The exercises in this section do not require code. Make sure to answer the questions in full sentences.

Exercise 6

IMS - Chapter 16 exercises, #2: Married at 25.

Exercise 7

IMS - Chapter 16 exercises, #5: If I fits, I sits, bootstrap test.

Exercise 8

IMS - Chapter 16 exercises, #6: Legalization of marijuana, bootstrap test.

Exercise 9

IMS - Chapter 16 exercises, #8: Legalization of marijuana, standard errors.

Exercise 10

IMS - Chapter 16 exercises, #22: Legalization of marijuana, mathematical interval.

Wrap up

Submitting

Important

Before you proceed, first, make sure that you have updated the document YAML with your name! Then, render your document one last time, for good measure.

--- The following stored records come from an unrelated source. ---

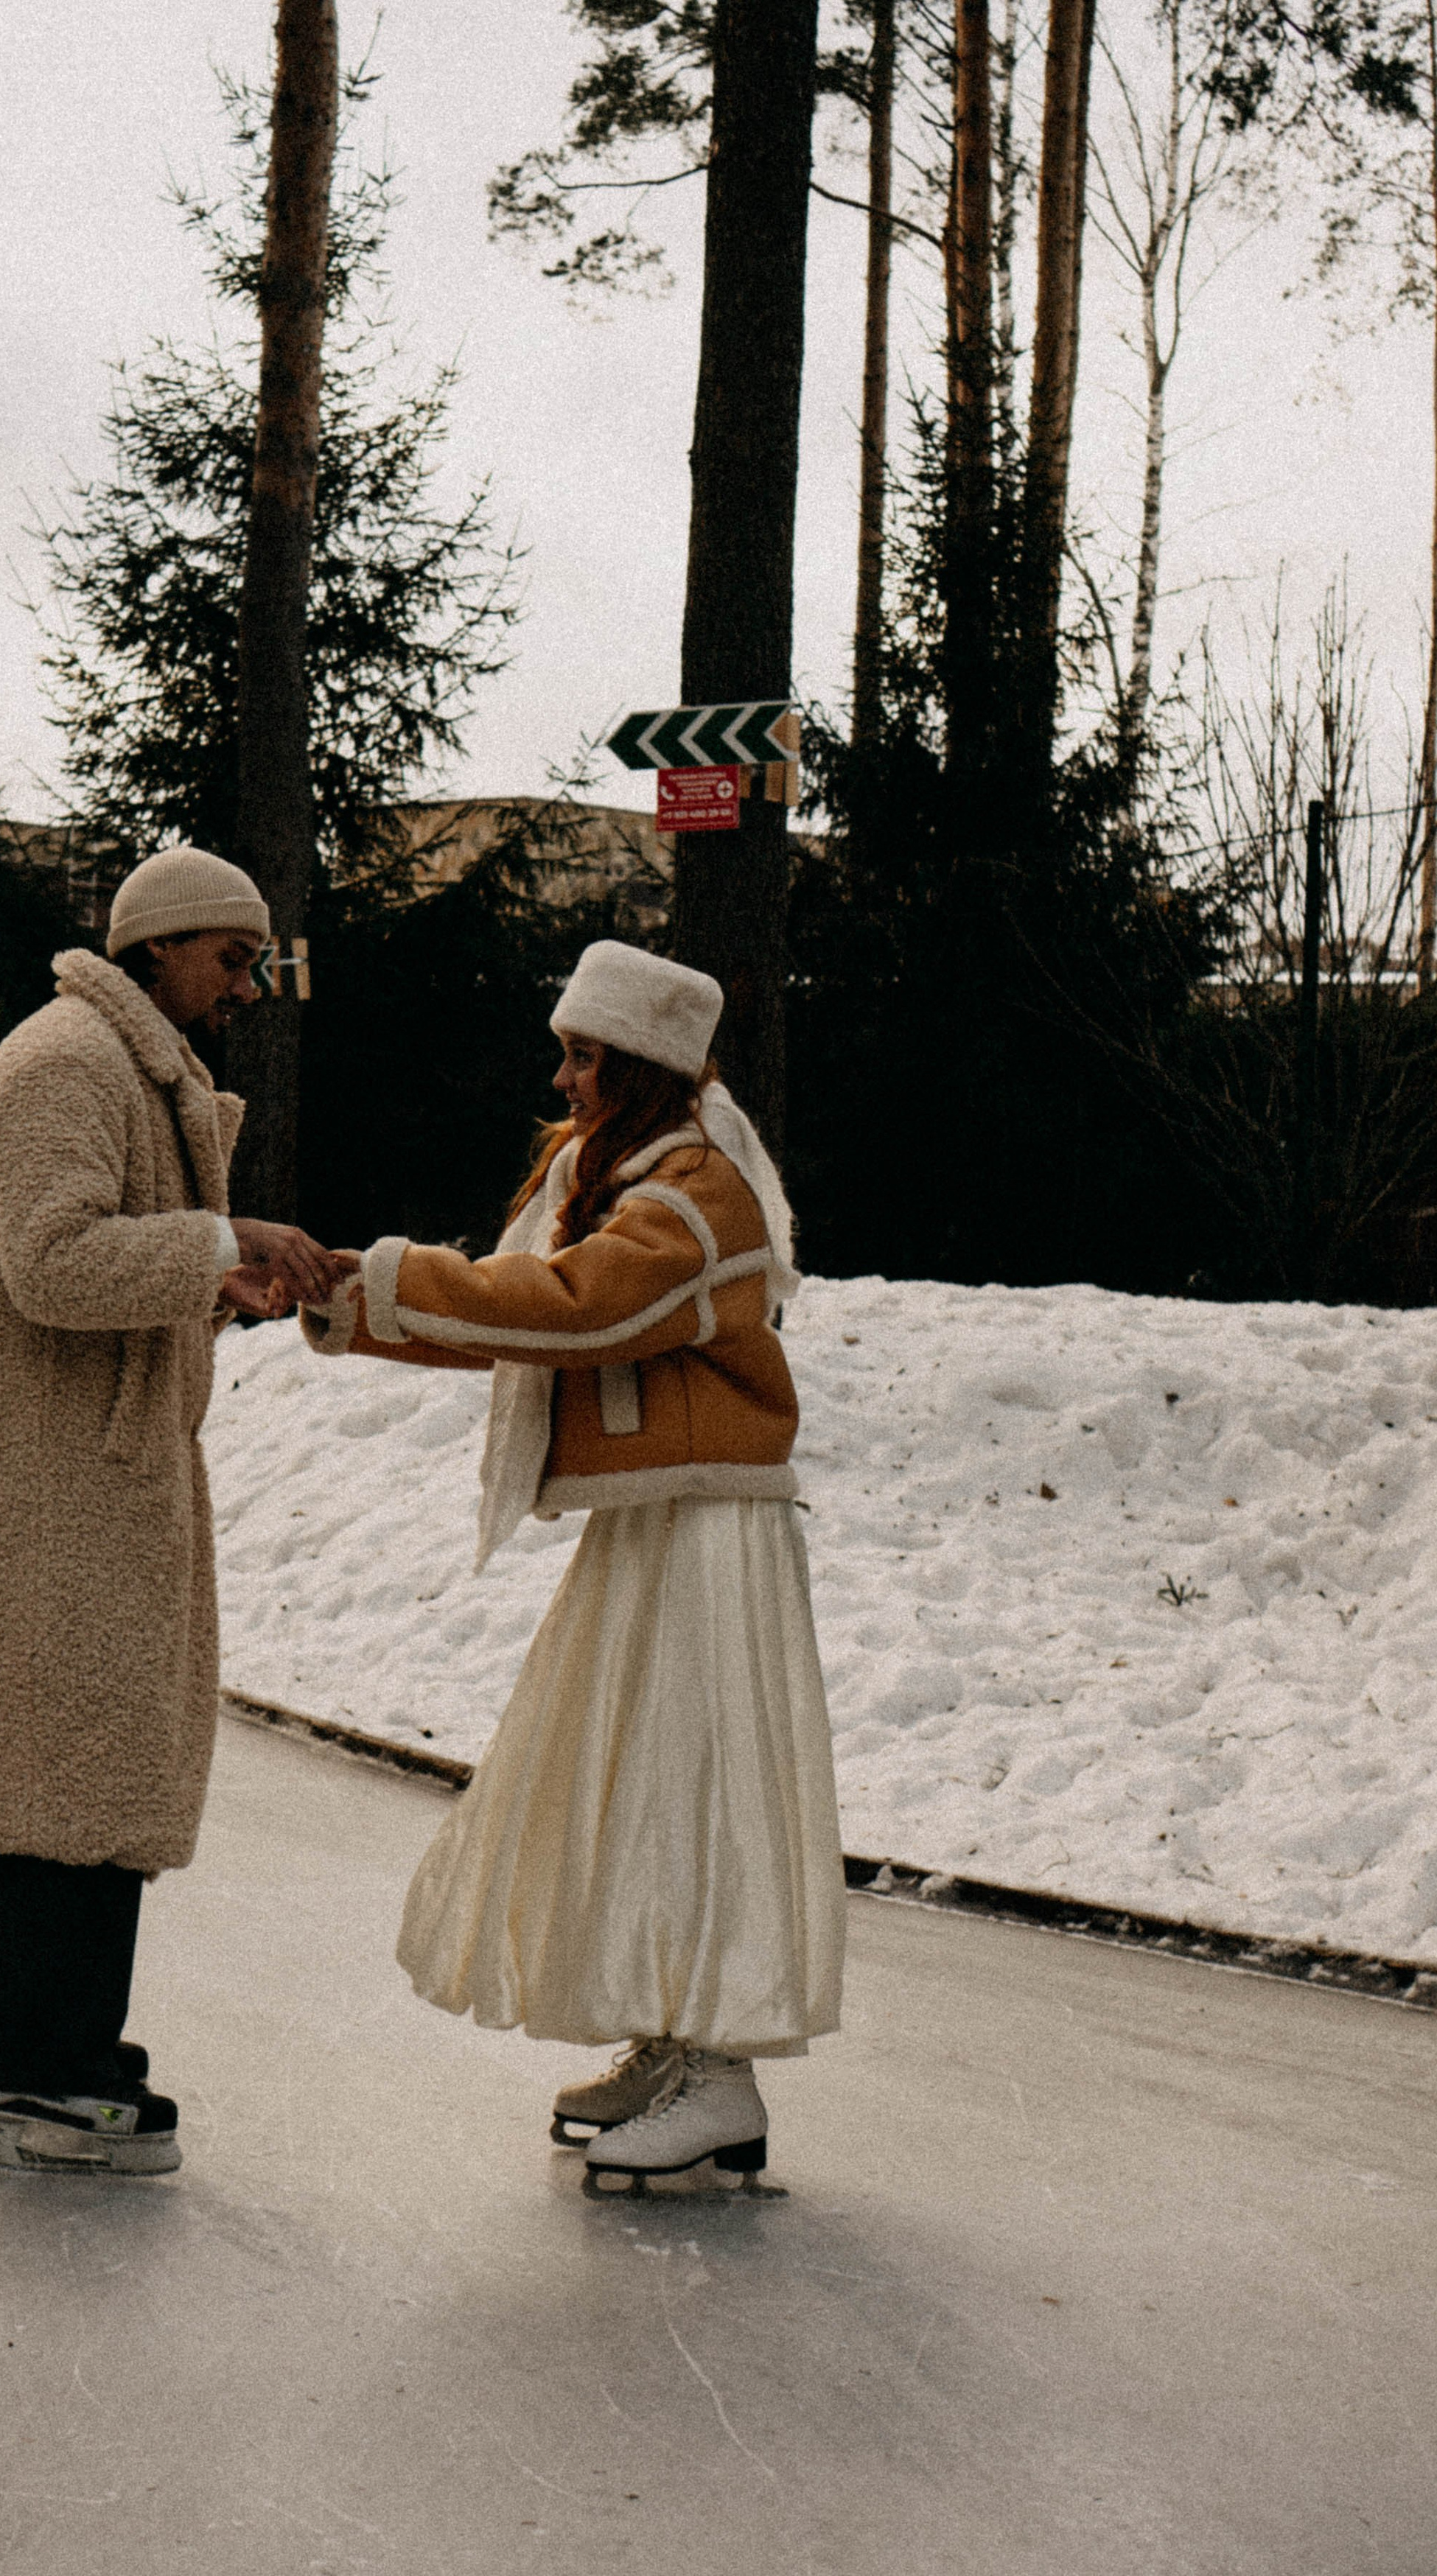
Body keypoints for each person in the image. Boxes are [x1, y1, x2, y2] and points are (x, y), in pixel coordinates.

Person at [304, 939, 843, 2194]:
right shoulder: (644, 1171)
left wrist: (369, 1285)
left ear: (645, 1065)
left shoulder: (700, 1196)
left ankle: (724, 2071)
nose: (562, 1076)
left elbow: (571, 1308)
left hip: (710, 1529)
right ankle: (678, 2039)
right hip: (663, 1519)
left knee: (698, 1782)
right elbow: (535, 1297)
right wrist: (362, 1303)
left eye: (584, 1053)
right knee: (646, 1774)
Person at [0, 845, 331, 2177]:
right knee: (80, 1765)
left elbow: (85, 1255)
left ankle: (12, 2037)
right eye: (233, 959)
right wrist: (222, 1248)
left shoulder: (115, 1062)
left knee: (60, 1768)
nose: (248, 986)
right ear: (158, 947)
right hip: (54, 1481)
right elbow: (52, 1262)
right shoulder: (67, 1063)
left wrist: (215, 1274)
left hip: (80, 1472)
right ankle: (38, 2069)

To submit your assignment to Gradescope:

  • Go to your Files pane and check the box next to the PDF output of your document (lab-7.pdf).

  • Then, in the Files pane, go to More > Export. This will download the PDF file to your computer. Save it somewhere you can easily locate, e.g., your Downloads folder or your Desktop.

  • Go to the course Canvas page and click on Gradescope and then click on the assignment. You’ll be prompted to submit it.

  • Mark the pages associated with each exercise. All of the papers of your lab should be associated with at least one question (i.e., should be “checked”).

Warning

If you fail to mark the pages associated with an exercise, that exercise won’t be graded. This means, if you fail to mark the pages for all exercises, you will receive a 0 on the assignment. The TAs can’t mark your pages for you, and for them to be able to grade, you must mark them.

Grading

The lab will be graded out of 50 total points.